**TASK DESCRIPTION:**
Copy the material verbatim, from its first line through the line that contains "benchmark. وعلى جانب GitHub، تمنح حملة عطلة", including both of those lines.

■ ■ ■ ■ ■ ■ ■

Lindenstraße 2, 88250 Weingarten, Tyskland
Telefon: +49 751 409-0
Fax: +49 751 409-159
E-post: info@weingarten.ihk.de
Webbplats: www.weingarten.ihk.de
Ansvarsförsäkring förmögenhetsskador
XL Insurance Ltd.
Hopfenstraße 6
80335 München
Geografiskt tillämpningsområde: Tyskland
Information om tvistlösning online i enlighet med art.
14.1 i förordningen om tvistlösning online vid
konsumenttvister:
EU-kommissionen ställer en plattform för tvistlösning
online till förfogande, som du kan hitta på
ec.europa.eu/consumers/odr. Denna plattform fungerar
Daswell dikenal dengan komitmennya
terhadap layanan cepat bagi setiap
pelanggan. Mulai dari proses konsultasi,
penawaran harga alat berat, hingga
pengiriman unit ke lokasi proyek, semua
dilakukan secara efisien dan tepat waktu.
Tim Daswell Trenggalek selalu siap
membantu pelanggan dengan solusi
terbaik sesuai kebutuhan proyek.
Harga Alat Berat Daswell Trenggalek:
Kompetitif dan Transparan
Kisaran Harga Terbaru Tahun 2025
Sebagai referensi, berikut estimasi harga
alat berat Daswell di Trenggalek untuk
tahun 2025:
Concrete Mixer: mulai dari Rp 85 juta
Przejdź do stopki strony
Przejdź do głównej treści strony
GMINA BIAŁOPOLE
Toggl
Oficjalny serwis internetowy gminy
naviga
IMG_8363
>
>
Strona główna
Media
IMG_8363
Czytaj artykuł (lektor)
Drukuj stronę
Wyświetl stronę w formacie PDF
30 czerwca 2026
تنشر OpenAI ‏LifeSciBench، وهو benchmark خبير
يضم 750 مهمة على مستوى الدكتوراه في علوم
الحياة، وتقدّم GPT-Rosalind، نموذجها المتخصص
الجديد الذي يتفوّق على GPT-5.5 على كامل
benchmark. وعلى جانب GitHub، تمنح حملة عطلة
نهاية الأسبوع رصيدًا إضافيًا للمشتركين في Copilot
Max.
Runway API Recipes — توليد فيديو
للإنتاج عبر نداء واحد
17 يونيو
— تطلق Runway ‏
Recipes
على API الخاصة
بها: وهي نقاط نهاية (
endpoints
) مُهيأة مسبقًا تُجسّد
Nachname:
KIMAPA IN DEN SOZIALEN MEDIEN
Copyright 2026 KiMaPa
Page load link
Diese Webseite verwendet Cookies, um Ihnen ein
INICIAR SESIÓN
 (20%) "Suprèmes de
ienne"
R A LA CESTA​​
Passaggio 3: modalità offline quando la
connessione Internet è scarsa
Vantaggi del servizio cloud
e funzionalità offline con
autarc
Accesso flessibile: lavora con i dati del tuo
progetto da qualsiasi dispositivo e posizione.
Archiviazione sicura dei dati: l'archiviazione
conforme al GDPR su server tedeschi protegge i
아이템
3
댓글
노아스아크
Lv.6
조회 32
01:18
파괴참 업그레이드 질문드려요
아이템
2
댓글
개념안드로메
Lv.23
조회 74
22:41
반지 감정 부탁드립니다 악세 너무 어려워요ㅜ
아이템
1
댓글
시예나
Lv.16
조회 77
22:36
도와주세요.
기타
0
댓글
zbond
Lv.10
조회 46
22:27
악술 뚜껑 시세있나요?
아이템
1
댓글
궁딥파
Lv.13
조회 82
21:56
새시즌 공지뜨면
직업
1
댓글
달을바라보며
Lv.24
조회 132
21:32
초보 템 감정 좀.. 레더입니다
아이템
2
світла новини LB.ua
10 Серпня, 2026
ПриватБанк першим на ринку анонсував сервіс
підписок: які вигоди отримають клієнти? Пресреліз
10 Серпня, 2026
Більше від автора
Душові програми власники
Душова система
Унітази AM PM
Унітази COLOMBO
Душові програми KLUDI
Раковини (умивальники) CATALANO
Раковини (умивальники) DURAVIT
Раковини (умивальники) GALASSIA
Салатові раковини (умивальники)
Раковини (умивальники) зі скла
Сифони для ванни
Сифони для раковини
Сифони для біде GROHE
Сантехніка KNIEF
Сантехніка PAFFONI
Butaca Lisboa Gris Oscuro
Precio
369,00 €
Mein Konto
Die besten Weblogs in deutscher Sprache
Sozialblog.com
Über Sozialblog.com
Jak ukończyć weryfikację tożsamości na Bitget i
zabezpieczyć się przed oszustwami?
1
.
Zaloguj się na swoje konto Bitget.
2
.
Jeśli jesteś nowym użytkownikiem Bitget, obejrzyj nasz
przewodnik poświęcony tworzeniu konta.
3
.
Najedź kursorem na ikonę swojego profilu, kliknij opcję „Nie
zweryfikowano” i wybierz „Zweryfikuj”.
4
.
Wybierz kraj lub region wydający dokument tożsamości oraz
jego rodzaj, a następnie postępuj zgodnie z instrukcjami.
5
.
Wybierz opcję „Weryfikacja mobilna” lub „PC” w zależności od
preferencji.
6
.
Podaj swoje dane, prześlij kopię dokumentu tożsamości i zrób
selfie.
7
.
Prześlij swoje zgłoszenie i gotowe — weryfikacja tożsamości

■ ■ ■ ■ ■ ■ ■

**WRITTEN SOLUTION:**
Lindenstraße 2, 88250 Weingarten, Tyskland
Telefon: +49 751 409-0
Fax: +49 751 409-159
E-post: info@weingarten.ihk.de
Webbplats: www.weingarten.ihk.de
Ansvarsförsäkring förmögenhetsskador
XL Insurance Ltd.
Hopfenstraße 6
80335 München
Geografiskt tillämpningsområde: Tyskland
Information om tvistlösning online i enlighet med art.
14.1 i förordningen om tvistlösning online vid
konsumenttvister:
EU-kommissionen ställer en plattform för tvistlösning
online till förfogande, som du kan hitta på
ec.europa.eu/consumers/odr. Denna plattform fungerar
Daswell dikenal dengan komitmennya
terhadap layanan cepat bagi setiap
pelanggan. Mulai dari proses konsultasi,
penawaran harga alat berat, hingga
pengiriman unit ke lokasi proyek, semua
dilakukan secara efisien dan tepat waktu.
Tim Daswell Trenggalek selalu siap
membantu pelanggan dengan solusi
terbaik sesuai kebutuhan proyek.
Harga Alat Berat Daswell Trenggalek:
Kompetitif dan Transparan
Kisaran Harga Terbaru Tahun 2025
Sebagai referensi, berikut estimasi harga
alat berat Daswell di Trenggalek untuk
tahun 2025:
Concrete Mixer: mulai dari Rp 85 juta
Przejdź do stopki strony
Przejdź do głównej treści strony
GMINA BIAŁOPOLE
Toggl
Oficjalny serwis internetowy gminy
naviga
IMG_8363
>
>
Strona główna
Media
IMG_8363
Czytaj artykuł (lektor)
Drukuj stronę
Wyświetl stronę w formacie PDF
30 czerwca 2026
تنشر OpenAI ‏LifeSciBench، وهو benchmark خبير
يضم 750 مهمة على مستوى الدكتوراه في علوم
الحياة، وتقدّم GPT-Rosalind، نموذجها المتخصص
الجديد الذي يتفوّق على GPT-5.5 على كامل
benchmark. وعلى جانب GitHub، تمنح حملة عطلة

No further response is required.